● **Text to read**:
>> Start

Monday, October 4, 2010

Australia Faces locusts Plague

In North America, we have had the luxury of forgetting these critters exist.  Not so in Australia.  They actually got eradicated in the nineteenth century through human activity by accident.

That will not happen here and there is never enough birds to bring them under control.

I do not think we have a viable protocol to control this problem.  You cannot predict the weather and the juveniles are well protected in the ground.  The only choice is aggressive insecticide use.  Of course all insects are also impacted and a long recovery is necessary to restore populations.

However, the attacks are localized leaving plenty of surrounding refugia.

Australia faces worst plague of locusts in 75 years
Ideal breeding conditions for grasshoppers are expected to cost farmers billions
By Paul Rodgers
Sunday, 26 September 2010

Australia's Darling river is running with water again after a drought in the middle of the decade reduced it to a trickle. But the rains feeding the continent's fourth-longest river are not the undiluted good news you might expect. For the cloudbursts also create ideal conditions for an unwelcome pest – the Australian plague locust.

The warm, wet weather that prevailed last summer meant that three generations of locusts were born, each one up to 150 times larger than the previous generation. After over-wintering beneath the ground, the first generation of 2010 is already hatching. And following the wettest August in seven years, the climate is again perfect. The juveniles will spend 20 to 25 days eating and growing, shedding their exoskeletons five times before emerging as adults, when population pressure will force them to swarm.

>> End

● **Written instruction 1**: Print the passage of the locust article from "Australia Faces locusts" to "activity by accident.", word for word.

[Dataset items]

>> Start

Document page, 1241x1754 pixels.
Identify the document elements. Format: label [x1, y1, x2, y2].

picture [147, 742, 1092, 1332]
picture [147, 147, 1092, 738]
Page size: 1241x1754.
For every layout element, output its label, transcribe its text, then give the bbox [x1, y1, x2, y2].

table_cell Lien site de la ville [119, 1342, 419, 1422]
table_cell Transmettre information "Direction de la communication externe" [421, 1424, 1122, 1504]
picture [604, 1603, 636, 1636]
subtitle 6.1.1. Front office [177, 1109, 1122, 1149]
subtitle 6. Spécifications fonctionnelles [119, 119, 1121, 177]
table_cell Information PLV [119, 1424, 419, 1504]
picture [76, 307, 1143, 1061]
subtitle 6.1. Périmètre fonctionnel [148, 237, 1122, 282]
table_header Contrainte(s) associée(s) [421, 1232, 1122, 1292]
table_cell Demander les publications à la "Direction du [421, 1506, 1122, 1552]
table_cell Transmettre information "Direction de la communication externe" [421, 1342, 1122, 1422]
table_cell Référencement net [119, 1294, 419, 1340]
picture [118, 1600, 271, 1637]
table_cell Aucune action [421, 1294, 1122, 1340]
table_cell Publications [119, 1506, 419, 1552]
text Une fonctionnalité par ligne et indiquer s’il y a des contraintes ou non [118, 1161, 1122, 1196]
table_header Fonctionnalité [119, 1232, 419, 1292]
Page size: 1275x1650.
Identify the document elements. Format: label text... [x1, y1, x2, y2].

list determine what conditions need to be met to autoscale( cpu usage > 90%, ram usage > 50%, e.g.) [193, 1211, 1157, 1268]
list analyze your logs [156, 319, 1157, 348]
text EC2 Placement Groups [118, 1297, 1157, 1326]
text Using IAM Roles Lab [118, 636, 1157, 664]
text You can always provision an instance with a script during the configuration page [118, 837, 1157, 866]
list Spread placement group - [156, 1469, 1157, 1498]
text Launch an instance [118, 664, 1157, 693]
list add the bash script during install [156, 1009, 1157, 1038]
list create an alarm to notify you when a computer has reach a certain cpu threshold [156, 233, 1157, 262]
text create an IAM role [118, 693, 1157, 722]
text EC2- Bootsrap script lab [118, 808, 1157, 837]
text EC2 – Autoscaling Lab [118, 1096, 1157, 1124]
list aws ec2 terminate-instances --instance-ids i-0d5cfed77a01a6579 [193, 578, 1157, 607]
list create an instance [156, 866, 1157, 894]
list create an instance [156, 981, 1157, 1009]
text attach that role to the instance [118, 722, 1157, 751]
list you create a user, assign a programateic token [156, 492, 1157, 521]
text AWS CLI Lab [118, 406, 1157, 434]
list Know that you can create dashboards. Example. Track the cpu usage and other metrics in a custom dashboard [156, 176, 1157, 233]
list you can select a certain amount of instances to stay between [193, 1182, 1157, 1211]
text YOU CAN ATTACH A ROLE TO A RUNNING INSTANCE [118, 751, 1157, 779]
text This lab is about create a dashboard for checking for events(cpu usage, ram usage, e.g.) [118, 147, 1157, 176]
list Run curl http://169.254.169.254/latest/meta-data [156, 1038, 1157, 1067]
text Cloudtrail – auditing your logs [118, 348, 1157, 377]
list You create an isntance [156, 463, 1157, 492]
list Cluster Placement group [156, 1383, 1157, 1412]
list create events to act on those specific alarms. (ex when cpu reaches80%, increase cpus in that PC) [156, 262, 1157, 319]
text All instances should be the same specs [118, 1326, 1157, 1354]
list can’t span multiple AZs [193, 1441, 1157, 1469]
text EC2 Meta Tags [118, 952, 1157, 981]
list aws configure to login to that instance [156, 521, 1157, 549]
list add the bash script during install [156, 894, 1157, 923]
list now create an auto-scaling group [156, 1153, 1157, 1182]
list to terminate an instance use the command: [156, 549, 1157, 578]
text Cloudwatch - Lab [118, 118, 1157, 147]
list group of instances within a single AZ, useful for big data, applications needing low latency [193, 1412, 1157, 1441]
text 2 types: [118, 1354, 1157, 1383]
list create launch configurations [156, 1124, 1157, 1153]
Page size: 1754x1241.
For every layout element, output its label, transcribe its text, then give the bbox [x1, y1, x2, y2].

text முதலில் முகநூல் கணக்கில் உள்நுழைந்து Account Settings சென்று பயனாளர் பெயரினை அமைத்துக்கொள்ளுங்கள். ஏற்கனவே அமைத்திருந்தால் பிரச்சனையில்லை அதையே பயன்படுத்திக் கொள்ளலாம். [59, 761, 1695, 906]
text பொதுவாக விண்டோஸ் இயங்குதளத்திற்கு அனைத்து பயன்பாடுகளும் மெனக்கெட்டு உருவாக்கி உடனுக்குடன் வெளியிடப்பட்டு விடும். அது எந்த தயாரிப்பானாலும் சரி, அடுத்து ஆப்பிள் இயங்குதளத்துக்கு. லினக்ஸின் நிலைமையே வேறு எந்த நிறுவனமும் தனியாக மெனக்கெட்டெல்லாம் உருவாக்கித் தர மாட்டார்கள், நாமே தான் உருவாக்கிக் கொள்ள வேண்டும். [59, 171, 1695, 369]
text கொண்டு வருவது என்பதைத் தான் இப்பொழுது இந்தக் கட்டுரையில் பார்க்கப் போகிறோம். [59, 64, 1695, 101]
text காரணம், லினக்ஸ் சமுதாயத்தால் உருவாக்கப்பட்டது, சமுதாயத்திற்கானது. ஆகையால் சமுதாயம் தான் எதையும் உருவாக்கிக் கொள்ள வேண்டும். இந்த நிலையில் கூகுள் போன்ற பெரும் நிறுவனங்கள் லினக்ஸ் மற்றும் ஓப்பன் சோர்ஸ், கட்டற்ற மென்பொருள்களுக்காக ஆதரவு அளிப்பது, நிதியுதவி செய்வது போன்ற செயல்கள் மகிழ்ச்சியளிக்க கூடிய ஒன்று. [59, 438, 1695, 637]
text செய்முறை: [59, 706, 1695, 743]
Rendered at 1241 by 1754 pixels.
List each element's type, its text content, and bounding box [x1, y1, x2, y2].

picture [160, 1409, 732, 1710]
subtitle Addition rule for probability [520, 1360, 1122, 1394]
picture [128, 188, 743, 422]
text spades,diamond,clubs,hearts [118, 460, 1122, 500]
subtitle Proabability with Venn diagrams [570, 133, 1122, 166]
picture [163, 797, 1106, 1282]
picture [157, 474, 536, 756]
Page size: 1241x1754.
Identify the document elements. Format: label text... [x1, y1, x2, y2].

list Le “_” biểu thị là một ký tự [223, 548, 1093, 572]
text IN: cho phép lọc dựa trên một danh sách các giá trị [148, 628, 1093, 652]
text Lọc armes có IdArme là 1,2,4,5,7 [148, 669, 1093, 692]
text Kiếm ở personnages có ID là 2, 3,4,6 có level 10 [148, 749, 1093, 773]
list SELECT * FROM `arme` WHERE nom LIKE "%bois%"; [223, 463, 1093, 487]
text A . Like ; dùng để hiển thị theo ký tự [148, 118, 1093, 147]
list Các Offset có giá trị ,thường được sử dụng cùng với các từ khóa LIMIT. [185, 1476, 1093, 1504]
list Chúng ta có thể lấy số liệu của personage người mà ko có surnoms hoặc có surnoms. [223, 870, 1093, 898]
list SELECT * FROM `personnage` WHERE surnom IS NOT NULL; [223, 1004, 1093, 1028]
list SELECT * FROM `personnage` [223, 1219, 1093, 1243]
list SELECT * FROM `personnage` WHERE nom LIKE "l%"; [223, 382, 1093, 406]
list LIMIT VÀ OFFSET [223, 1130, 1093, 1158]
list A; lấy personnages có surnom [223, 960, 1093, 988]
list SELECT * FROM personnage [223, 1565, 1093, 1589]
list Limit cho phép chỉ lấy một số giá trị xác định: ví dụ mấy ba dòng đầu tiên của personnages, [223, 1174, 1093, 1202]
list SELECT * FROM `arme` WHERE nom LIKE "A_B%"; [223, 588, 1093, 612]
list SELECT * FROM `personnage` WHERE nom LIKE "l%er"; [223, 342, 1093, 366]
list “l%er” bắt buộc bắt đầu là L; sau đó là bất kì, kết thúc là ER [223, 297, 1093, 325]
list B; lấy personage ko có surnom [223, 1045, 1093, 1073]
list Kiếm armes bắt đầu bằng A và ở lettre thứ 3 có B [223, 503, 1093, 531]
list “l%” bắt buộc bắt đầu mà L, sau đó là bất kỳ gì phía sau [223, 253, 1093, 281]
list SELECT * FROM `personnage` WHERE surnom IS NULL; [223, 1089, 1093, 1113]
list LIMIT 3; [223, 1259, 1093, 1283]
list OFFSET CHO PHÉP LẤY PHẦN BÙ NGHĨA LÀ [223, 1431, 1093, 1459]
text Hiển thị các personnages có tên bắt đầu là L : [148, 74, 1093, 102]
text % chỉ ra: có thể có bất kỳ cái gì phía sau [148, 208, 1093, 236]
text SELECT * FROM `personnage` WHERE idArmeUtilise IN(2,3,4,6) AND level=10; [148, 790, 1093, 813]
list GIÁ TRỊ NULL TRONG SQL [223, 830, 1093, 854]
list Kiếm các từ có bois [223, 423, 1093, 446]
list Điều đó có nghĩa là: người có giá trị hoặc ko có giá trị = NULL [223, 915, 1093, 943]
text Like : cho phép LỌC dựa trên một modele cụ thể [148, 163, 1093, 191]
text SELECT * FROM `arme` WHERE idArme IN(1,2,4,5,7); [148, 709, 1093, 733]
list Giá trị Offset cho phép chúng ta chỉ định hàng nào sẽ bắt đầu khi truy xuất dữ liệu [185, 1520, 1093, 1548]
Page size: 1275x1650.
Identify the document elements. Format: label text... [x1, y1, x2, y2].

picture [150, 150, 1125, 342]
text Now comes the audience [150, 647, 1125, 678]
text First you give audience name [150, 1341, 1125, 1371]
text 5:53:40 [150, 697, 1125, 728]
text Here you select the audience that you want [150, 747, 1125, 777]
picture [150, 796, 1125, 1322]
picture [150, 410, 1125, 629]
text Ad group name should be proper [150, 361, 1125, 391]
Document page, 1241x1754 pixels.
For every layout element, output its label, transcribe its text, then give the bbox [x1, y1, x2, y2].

>> End

● **Written instruction 2**: Output the lines of the records from the line with "picture [150, 150, 1125, 342]" to the line with "picture [150, 796, 1125, 1322]", both included, reproducing them exactly and giving nothing else.

● **Full response 1**:
Australia Faces locusts Plague

In North America, we have had the luxury of forgetting these critters exist.  Not so in Australia.  They actually got eradicated in the nineteenth century through human activity by accident.

● **Full response 2**:
picture [150, 150, 1125, 342]
text Now comes the audience [150, 647, 1125, 678]
text First you give audience name [150, 1341, 1125, 1371]
text 5:53:40 [150, 697, 1125, 728]
text Here you select the audience that you want [150, 747, 1125, 777]
picture [150, 796, 1125, 1322]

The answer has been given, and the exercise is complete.